* **Instructions for the task**: Give back exactly the lines from the start of the listing to the line containing "Schäden. Mit uns", inclusive, and nothing beyond them.

- Opening Delimiter -

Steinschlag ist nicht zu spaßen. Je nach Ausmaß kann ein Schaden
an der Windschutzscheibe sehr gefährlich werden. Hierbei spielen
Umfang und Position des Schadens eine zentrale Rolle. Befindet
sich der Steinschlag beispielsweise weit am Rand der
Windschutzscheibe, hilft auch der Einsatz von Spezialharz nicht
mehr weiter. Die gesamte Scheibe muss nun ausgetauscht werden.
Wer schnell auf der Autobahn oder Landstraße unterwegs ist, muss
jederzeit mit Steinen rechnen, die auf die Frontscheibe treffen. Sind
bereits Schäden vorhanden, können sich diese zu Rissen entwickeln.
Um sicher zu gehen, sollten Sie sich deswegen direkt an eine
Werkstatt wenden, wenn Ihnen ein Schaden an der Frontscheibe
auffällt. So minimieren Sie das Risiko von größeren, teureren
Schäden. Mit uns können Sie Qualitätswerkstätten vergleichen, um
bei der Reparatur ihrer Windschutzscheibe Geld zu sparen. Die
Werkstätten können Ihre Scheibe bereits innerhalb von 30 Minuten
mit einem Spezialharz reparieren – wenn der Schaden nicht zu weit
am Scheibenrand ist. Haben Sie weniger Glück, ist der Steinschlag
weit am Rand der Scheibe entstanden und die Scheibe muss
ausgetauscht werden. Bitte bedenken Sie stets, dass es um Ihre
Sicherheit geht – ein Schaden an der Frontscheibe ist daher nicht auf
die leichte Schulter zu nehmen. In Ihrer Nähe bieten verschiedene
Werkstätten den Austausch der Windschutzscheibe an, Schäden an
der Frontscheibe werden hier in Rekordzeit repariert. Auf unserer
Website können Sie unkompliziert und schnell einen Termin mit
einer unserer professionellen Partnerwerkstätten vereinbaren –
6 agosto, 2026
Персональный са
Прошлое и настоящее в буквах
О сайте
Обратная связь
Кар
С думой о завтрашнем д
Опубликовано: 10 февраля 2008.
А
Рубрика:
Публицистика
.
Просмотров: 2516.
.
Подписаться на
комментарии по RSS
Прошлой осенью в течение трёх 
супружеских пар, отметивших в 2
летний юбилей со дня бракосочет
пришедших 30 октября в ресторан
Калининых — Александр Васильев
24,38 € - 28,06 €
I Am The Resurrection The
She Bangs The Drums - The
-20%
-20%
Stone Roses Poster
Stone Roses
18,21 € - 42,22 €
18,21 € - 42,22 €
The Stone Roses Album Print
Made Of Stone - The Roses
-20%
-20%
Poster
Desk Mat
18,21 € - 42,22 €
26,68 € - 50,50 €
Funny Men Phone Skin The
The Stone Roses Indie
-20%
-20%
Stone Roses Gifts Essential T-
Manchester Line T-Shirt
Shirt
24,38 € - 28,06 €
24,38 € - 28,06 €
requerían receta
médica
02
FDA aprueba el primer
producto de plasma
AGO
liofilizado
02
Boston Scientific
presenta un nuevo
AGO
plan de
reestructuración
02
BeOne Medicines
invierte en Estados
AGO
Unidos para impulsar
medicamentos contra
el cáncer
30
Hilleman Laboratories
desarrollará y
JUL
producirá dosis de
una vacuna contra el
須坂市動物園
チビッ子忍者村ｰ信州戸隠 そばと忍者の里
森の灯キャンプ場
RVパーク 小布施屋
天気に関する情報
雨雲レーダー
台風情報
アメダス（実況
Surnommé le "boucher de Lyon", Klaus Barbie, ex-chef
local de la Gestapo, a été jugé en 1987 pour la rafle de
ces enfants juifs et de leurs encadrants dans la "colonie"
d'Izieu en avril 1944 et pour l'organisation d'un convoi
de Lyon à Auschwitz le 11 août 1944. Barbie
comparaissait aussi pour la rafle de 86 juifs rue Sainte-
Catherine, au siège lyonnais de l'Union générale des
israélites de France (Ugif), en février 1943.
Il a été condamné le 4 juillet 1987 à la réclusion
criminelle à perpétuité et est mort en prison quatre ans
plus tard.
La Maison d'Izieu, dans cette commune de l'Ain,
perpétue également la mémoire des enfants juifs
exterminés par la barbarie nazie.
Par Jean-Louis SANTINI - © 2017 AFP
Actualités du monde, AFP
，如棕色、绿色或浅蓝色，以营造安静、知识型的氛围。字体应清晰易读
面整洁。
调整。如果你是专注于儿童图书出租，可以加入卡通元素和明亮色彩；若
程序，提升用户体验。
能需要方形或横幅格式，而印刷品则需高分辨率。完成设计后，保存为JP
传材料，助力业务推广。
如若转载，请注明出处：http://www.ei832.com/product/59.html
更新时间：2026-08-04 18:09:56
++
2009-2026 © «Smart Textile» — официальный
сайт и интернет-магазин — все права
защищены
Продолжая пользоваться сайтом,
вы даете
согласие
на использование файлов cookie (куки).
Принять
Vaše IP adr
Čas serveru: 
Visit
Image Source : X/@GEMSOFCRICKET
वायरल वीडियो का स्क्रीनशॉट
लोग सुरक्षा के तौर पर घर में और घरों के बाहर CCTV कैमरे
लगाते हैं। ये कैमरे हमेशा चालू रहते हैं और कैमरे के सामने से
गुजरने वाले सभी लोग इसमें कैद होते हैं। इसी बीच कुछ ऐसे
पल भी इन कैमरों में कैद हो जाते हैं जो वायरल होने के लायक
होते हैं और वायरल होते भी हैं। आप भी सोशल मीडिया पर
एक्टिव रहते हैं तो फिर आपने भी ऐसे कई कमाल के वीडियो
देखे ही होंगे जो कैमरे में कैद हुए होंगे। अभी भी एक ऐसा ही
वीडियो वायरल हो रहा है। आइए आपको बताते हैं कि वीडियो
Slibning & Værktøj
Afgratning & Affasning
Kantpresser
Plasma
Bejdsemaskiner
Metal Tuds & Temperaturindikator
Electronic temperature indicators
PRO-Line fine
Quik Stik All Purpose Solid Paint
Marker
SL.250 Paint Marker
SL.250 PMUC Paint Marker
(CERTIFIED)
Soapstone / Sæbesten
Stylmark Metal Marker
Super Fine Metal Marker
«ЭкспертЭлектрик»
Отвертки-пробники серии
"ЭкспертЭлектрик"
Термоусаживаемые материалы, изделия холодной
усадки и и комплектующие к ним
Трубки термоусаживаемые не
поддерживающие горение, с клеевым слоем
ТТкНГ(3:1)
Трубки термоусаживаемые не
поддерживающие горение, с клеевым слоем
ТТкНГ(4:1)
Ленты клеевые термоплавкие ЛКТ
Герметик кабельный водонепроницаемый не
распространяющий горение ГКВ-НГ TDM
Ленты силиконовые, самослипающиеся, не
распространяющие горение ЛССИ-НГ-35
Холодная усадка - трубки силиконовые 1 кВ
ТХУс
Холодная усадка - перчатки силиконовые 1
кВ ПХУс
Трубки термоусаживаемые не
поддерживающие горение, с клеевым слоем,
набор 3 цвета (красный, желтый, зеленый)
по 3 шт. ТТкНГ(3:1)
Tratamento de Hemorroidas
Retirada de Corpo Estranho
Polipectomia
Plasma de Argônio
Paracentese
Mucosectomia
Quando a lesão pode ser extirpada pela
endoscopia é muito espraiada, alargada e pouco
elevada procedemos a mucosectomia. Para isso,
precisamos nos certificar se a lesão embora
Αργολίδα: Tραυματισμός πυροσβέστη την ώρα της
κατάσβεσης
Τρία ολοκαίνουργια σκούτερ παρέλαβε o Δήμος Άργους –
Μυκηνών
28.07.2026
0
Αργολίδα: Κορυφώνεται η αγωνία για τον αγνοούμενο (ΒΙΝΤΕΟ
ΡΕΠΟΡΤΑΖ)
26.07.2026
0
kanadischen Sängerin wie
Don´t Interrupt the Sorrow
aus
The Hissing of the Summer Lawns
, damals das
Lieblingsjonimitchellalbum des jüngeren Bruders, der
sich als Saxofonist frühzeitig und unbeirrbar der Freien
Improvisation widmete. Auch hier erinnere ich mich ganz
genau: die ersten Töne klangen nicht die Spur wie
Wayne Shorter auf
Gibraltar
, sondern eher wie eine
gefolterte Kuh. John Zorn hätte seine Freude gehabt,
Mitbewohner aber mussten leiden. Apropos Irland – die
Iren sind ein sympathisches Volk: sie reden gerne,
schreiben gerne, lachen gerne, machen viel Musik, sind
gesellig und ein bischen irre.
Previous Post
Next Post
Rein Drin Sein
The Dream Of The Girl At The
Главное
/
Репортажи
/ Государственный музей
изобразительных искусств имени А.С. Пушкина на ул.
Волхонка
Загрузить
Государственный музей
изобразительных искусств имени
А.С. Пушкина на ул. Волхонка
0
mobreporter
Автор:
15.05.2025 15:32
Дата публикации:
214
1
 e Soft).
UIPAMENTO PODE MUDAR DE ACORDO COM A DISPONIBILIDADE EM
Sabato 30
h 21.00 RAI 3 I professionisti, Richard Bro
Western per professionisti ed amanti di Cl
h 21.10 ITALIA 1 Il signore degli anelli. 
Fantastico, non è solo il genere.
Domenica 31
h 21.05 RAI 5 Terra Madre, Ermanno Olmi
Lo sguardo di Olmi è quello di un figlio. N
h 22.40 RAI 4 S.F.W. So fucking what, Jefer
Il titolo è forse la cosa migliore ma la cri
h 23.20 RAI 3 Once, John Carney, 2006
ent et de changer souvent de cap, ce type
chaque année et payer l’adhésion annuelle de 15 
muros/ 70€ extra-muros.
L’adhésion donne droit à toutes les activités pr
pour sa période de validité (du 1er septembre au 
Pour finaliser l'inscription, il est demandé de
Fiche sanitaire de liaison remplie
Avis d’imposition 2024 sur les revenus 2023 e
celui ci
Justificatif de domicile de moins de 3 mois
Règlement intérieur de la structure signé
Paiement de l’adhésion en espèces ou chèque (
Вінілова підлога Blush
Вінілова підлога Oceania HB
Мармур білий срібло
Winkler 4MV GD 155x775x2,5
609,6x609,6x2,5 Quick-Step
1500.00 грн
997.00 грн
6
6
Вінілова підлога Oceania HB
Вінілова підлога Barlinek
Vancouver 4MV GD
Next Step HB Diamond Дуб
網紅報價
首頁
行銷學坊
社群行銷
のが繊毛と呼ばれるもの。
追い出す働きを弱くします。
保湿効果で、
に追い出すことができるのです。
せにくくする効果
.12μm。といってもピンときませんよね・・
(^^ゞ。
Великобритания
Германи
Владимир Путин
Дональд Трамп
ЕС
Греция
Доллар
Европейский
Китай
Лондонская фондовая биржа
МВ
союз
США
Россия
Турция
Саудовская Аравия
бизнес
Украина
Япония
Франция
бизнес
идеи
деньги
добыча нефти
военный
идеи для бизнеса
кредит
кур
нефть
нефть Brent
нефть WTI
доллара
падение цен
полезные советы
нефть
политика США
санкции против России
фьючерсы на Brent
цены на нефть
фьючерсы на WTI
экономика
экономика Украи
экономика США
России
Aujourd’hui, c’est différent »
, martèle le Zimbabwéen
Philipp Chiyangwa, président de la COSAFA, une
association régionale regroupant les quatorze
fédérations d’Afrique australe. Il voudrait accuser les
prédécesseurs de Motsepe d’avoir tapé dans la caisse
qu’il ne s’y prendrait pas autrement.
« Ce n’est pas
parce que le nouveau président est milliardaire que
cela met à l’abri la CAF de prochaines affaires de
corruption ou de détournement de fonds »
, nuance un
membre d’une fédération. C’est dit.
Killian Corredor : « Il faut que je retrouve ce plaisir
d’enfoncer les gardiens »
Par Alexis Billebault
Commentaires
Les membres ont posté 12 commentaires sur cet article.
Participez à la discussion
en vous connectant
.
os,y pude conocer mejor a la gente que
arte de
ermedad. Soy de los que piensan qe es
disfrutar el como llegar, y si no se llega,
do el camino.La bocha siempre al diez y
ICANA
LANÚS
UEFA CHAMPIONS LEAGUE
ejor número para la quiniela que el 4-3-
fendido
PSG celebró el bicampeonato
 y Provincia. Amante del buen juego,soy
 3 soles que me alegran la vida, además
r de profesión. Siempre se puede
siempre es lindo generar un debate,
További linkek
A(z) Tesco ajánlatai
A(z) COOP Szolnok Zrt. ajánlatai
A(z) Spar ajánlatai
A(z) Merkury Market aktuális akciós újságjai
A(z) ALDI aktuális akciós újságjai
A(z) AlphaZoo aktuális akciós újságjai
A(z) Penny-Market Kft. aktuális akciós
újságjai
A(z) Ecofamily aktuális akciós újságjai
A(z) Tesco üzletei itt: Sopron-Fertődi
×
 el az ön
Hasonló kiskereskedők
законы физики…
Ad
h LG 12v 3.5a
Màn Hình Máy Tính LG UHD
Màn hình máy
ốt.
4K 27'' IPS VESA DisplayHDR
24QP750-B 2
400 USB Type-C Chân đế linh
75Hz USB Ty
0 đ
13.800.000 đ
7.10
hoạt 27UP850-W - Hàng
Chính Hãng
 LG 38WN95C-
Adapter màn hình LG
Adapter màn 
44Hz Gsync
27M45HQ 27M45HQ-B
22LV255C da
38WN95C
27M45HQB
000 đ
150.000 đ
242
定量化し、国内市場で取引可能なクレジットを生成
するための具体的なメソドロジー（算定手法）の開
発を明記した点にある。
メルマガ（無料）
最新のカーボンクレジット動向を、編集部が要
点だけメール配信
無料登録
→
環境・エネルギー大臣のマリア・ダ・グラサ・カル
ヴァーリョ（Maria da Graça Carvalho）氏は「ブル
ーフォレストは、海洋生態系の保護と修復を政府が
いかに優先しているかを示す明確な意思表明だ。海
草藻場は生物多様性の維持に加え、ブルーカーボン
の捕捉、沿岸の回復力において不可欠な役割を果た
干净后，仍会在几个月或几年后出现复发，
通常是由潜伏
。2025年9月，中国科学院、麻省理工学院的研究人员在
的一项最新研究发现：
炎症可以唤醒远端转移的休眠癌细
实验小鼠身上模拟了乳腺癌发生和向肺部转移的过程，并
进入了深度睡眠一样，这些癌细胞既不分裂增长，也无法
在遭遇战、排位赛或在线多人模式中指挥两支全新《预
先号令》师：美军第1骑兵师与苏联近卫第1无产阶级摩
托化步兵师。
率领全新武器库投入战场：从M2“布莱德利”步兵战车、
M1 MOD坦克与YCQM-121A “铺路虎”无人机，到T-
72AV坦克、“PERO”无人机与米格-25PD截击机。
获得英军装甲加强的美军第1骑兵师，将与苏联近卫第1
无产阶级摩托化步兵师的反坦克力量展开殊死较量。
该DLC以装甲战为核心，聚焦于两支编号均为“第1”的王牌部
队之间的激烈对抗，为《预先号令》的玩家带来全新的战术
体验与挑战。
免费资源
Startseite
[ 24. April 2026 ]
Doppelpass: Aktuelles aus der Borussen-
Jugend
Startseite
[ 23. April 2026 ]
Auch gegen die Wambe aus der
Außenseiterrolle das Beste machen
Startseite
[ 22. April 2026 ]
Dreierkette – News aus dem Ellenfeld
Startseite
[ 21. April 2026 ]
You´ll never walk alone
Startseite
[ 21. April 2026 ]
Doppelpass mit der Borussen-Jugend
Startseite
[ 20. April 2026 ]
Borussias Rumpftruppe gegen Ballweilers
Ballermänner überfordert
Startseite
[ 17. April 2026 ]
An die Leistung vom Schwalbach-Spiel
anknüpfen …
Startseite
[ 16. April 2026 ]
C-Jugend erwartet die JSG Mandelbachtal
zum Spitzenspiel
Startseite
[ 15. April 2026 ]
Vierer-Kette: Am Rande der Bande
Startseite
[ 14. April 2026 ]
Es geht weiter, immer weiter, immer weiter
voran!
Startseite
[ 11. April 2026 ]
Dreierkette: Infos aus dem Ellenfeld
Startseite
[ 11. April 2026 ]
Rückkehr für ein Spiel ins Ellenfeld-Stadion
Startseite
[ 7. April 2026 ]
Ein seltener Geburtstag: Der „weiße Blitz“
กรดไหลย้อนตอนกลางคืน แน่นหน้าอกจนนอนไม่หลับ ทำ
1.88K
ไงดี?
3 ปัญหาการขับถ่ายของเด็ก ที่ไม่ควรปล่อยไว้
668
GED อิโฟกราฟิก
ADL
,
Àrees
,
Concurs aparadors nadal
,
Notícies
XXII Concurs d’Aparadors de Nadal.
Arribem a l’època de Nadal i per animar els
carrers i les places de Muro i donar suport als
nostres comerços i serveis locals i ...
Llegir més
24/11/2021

- Closing Delimiter -

* **Finished exercise**:
Steinschlag ist nicht zu spaßen. Je nach Ausmaß kann ein Schaden
an der Windschutzscheibe sehr gefährlich werden. Hierbei spielen
Umfang und Position des Schadens eine zentrale Rolle. Befindet
sich der Steinschlag beispielsweise weit am Rand der
Windschutzscheibe, hilft auch der Einsatz von Spezialharz nicht
mehr weiter. Die gesamte Scheibe muss nun ausgetauscht werden.
Wer schnell auf der Autobahn oder Landstraße unterwegs ist, muss
jederzeit mit Steinen rechnen, die auf die Frontscheibe treffen. Sind
bereits Schäden vorhanden, können sich diese zu Rissen entwickeln.
Um sicher zu gehen, sollten Sie sich deswegen direkt an eine
Werkstatt wenden, wenn Ihnen ein Schaden an der Frontscheibe
auffällt. So minimieren Sie das Risiko von größeren, teureren
Schäden. Mit uns können Sie Qualitätswerkstätten vergleichen, um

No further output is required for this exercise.